Directions for this task — Reprint each record exactly. Pictures are not reprinted.

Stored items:
■ ■ ■ ■
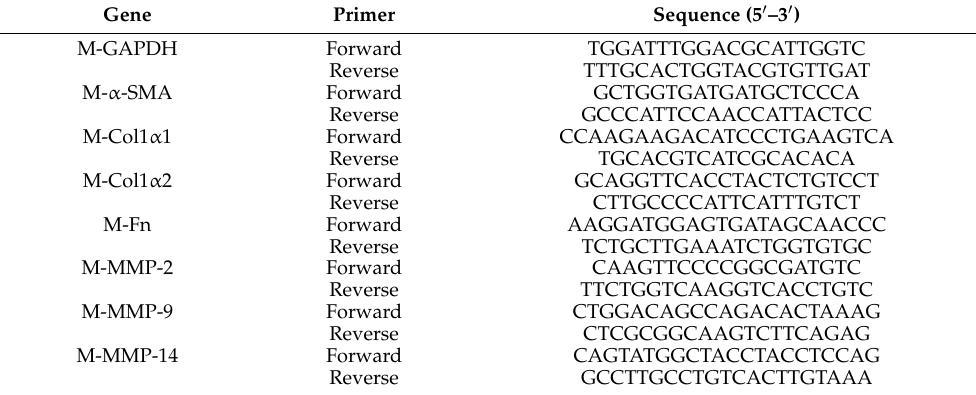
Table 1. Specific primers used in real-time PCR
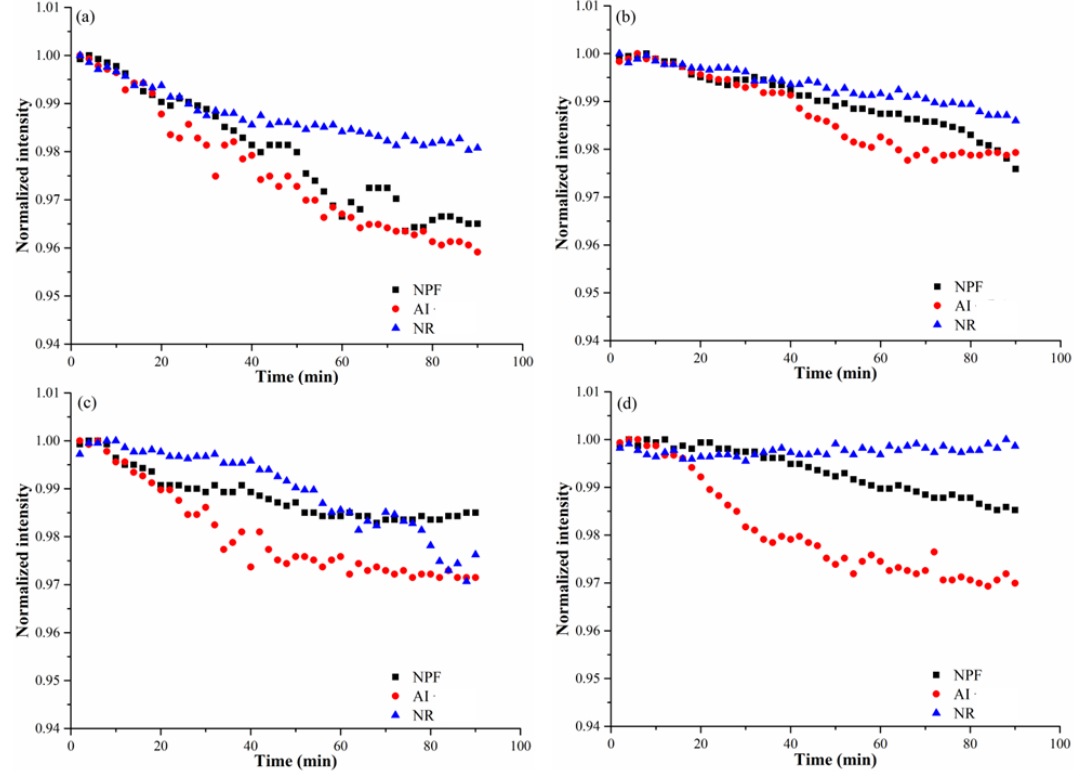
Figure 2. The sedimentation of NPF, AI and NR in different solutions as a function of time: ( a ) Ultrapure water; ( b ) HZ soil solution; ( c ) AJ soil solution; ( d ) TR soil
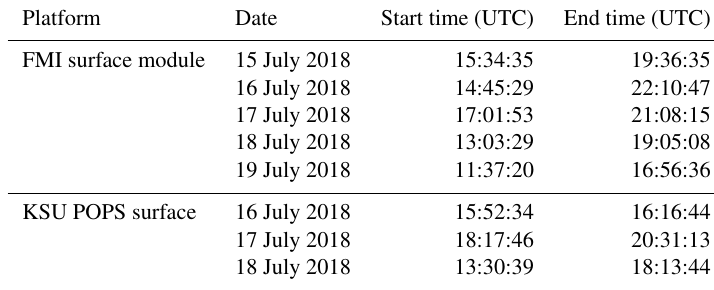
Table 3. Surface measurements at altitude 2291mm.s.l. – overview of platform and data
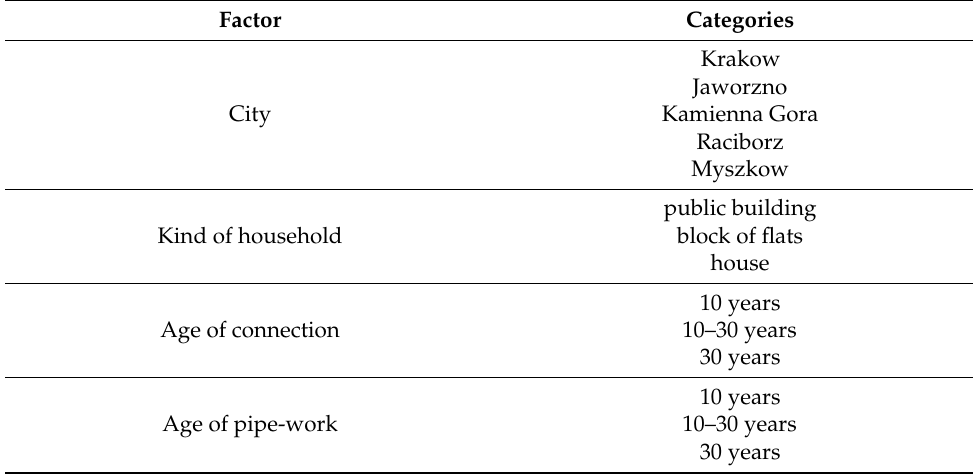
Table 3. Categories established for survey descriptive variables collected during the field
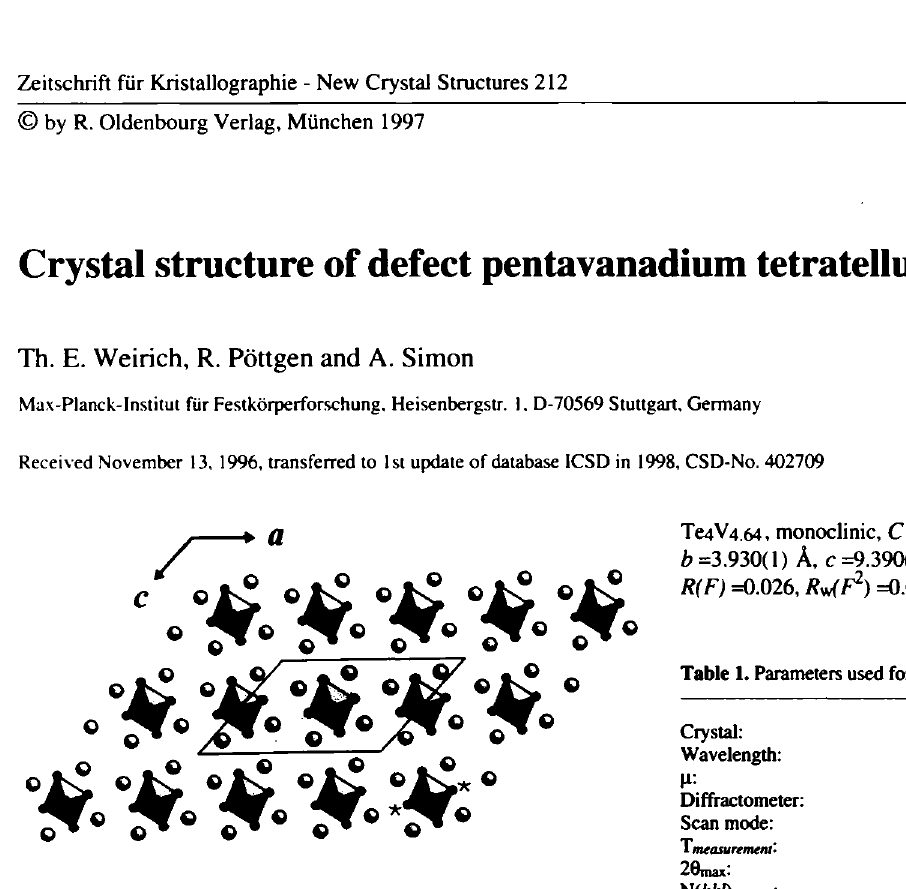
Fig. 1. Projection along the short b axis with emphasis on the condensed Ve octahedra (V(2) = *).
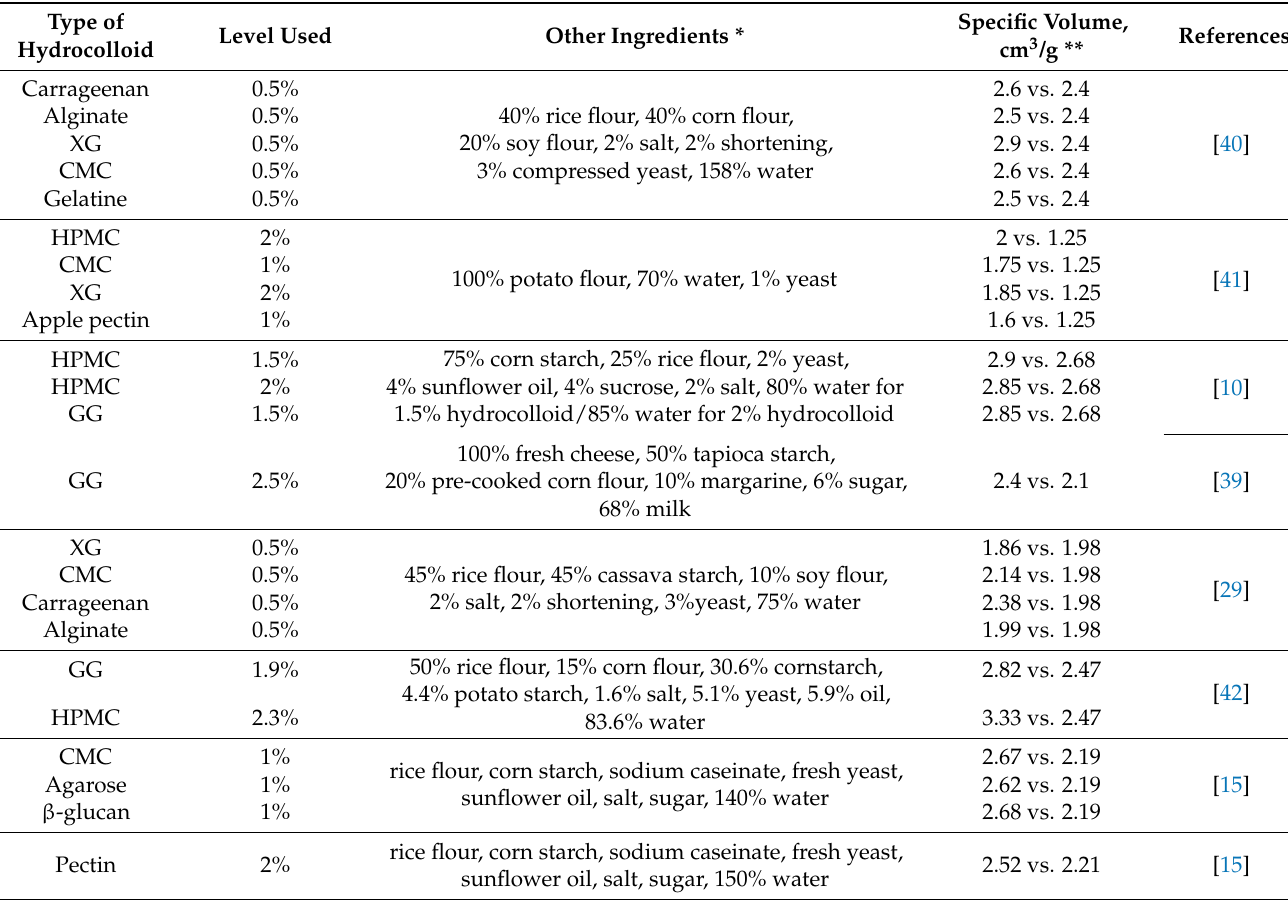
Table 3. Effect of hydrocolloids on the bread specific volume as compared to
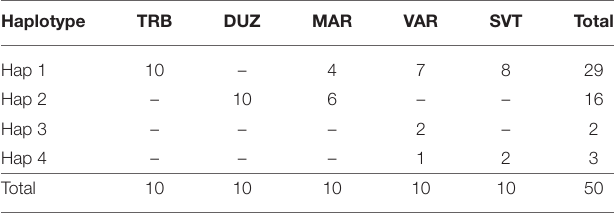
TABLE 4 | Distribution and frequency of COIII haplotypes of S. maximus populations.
■ ■ ■ ■
Response —
Table 1. Specific primers used in real-time PCR
Figure 2. The sedimentation of NPF, AI and NR in different solutions as a function of time: ( a ) Ultrapure water; ( b ) HZ soil solution; ( c ) AJ soil solution; ( d ) TR soil
Table 3. Surface measurements at altitude 2291mm.s.l. – overview of platform and data
Table 3. Categories established for survey descriptive variables collected during the field
Fig. 1. Projection along the short b axis with emphasis on the condensed Ve octahedra (V(2) = *).
Table 3. Effect of hydrocolloids on the bread specific volume as compared to
TABLE 4 | Distribution and frequency of COIII haplotypes of S. maximus populations.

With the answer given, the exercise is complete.